> Assignment
Isolate every line in the records below with "scene" in it.

+++++

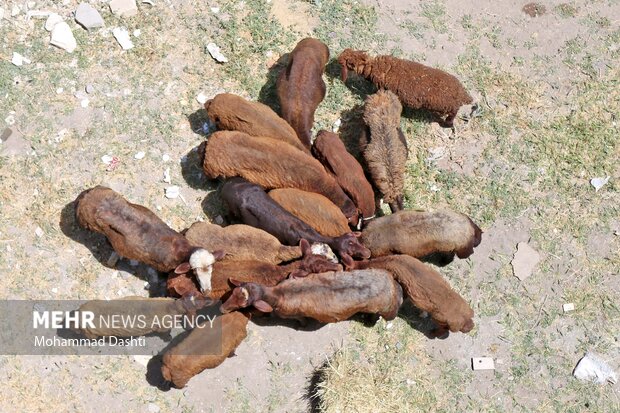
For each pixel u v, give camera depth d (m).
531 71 11.48
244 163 9.59
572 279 10.17
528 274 10.15
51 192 10.05
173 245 8.95
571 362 9.75
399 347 9.67
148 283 9.72
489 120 11.09
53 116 10.48
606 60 11.61
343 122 11.00
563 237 10.41
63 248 9.77
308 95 10.18
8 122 10.37
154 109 10.70
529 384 9.62
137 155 10.37
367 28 11.59
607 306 10.03
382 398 9.21
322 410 9.11
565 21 11.84
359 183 9.84
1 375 9.09
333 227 9.52
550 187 10.70
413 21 11.70
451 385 9.56
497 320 9.90
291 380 9.43
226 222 10.17
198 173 10.38
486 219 10.45
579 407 9.52
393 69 10.59
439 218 9.28
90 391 9.14
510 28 11.76
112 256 9.70
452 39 11.62
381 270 9.05
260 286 8.62
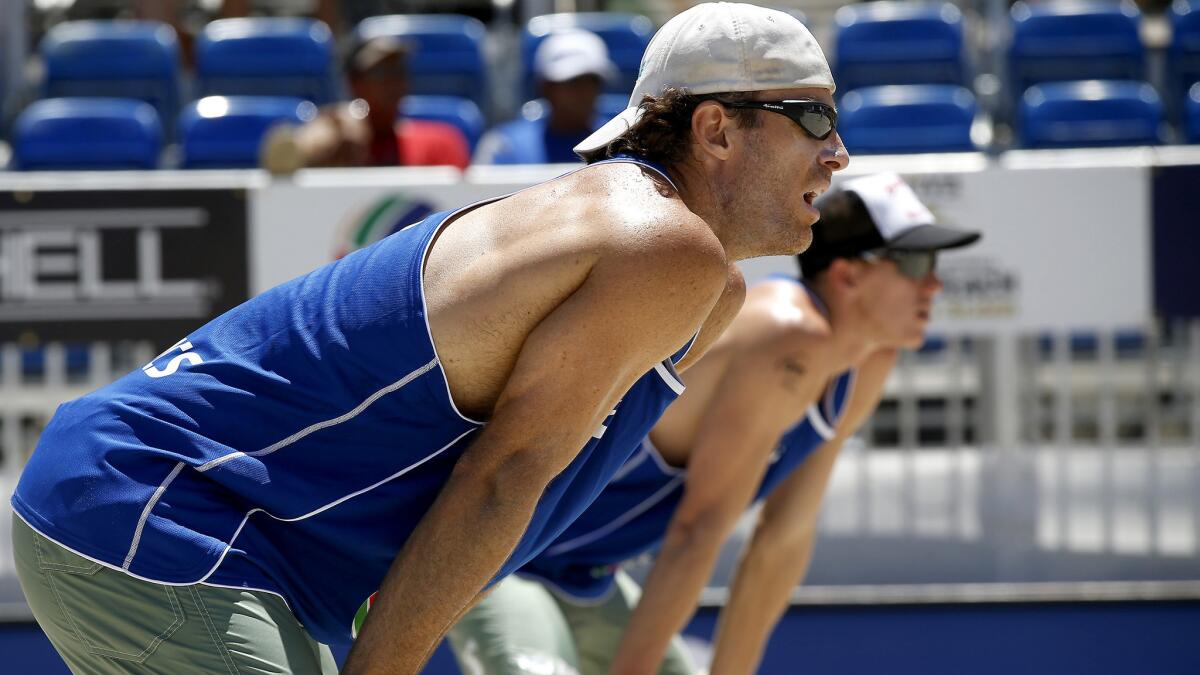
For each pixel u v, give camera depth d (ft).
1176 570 40.83
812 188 17.29
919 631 39.50
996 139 72.43
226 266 39.99
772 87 16.88
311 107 62.39
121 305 39.81
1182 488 44.21
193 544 16.10
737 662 29.68
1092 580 40.32
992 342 43.62
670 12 87.10
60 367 43.21
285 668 16.25
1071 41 74.79
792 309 25.50
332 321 16.48
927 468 44.42
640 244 15.40
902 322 26.21
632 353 15.64
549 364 15.46
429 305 16.07
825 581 40.55
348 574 17.42
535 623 26.02
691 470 25.32
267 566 16.70
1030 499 43.86
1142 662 39.11
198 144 59.21
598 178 16.28
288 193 40.01
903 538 43.57
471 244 16.26
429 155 50.16
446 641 38.50
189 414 16.61
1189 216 40.65
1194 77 75.20
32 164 59.82
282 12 88.58
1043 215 40.86
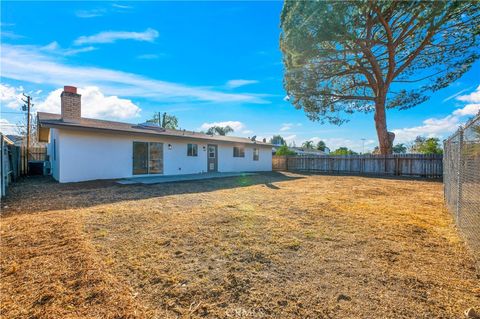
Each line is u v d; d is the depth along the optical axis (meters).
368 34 14.43
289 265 2.67
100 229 3.84
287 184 10.48
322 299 2.03
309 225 4.21
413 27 13.80
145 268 2.56
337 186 9.88
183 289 2.17
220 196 7.10
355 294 2.10
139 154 11.81
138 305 1.93
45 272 2.43
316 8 12.97
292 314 1.83
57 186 8.55
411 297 2.06
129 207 5.44
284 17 15.72
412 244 3.34
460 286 2.25
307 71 15.75
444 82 15.88
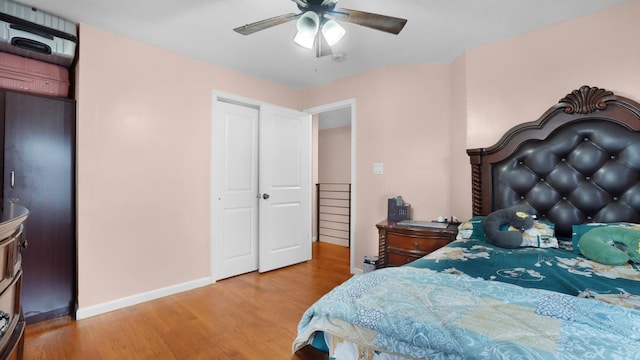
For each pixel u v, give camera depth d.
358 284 1.12
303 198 3.90
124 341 1.95
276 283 3.06
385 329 0.86
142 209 2.58
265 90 3.54
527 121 2.29
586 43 2.05
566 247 1.79
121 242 2.46
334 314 0.97
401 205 2.86
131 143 2.52
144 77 2.59
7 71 2.07
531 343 0.69
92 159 2.32
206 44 2.62
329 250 4.61
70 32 2.20
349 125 5.28
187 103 2.88
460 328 0.78
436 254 1.61
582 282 1.17
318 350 1.04
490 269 1.34
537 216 2.18
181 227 2.83
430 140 2.90
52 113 2.21
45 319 2.19
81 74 2.27
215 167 3.11
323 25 1.73
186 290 2.84
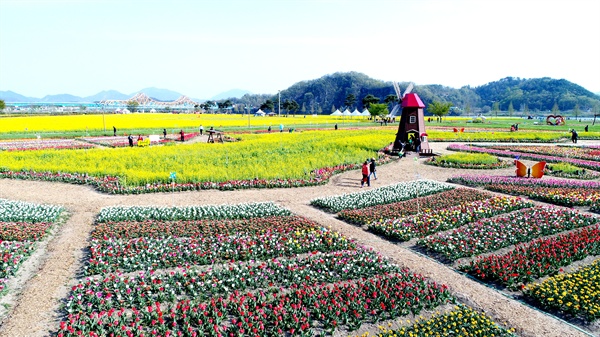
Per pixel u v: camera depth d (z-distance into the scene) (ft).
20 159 117.60
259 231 58.75
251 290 42.50
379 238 58.80
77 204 76.38
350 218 66.90
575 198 73.97
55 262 49.08
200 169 102.27
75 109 632.38
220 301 39.01
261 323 35.50
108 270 46.26
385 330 35.96
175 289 42.09
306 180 95.50
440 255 52.03
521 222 60.59
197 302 40.09
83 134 219.20
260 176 96.17
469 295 41.88
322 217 69.00
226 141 189.06
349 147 148.87
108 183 90.53
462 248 51.57
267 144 157.28
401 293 40.52
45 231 58.13
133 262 47.34
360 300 38.96
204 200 80.53
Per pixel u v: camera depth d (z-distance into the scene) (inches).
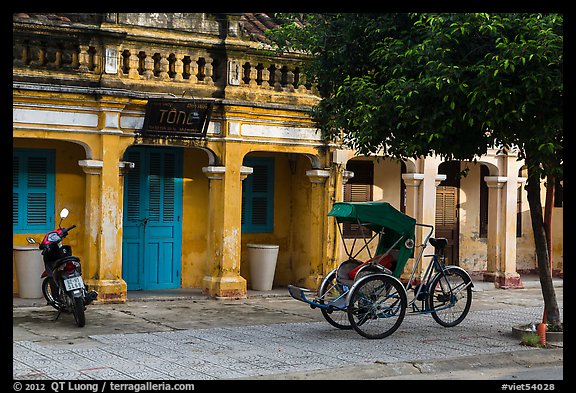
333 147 645.3
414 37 489.7
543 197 821.9
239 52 605.6
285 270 687.1
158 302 588.1
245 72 617.9
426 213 695.1
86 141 555.5
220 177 604.7
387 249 508.4
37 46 542.0
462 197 783.7
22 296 567.2
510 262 733.3
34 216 586.6
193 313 551.2
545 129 434.3
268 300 617.0
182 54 592.7
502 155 725.3
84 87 551.2
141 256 629.0
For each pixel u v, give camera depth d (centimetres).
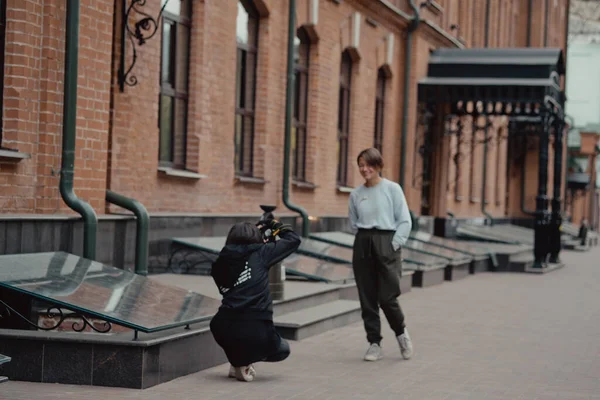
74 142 1279
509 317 1698
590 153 7806
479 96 3064
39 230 1229
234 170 1980
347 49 2614
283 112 2156
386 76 2942
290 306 1429
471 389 1016
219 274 1016
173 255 1630
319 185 2411
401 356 1230
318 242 2020
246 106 2052
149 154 1584
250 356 1004
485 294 2142
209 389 966
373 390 997
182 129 1759
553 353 1291
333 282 1669
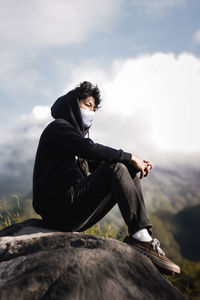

+++++

> Solution
Per pixel u v: camera depth d (z-distance into the scene) (ft).
Per pixel u v: camera depth d (z-distance into the scene) (inches).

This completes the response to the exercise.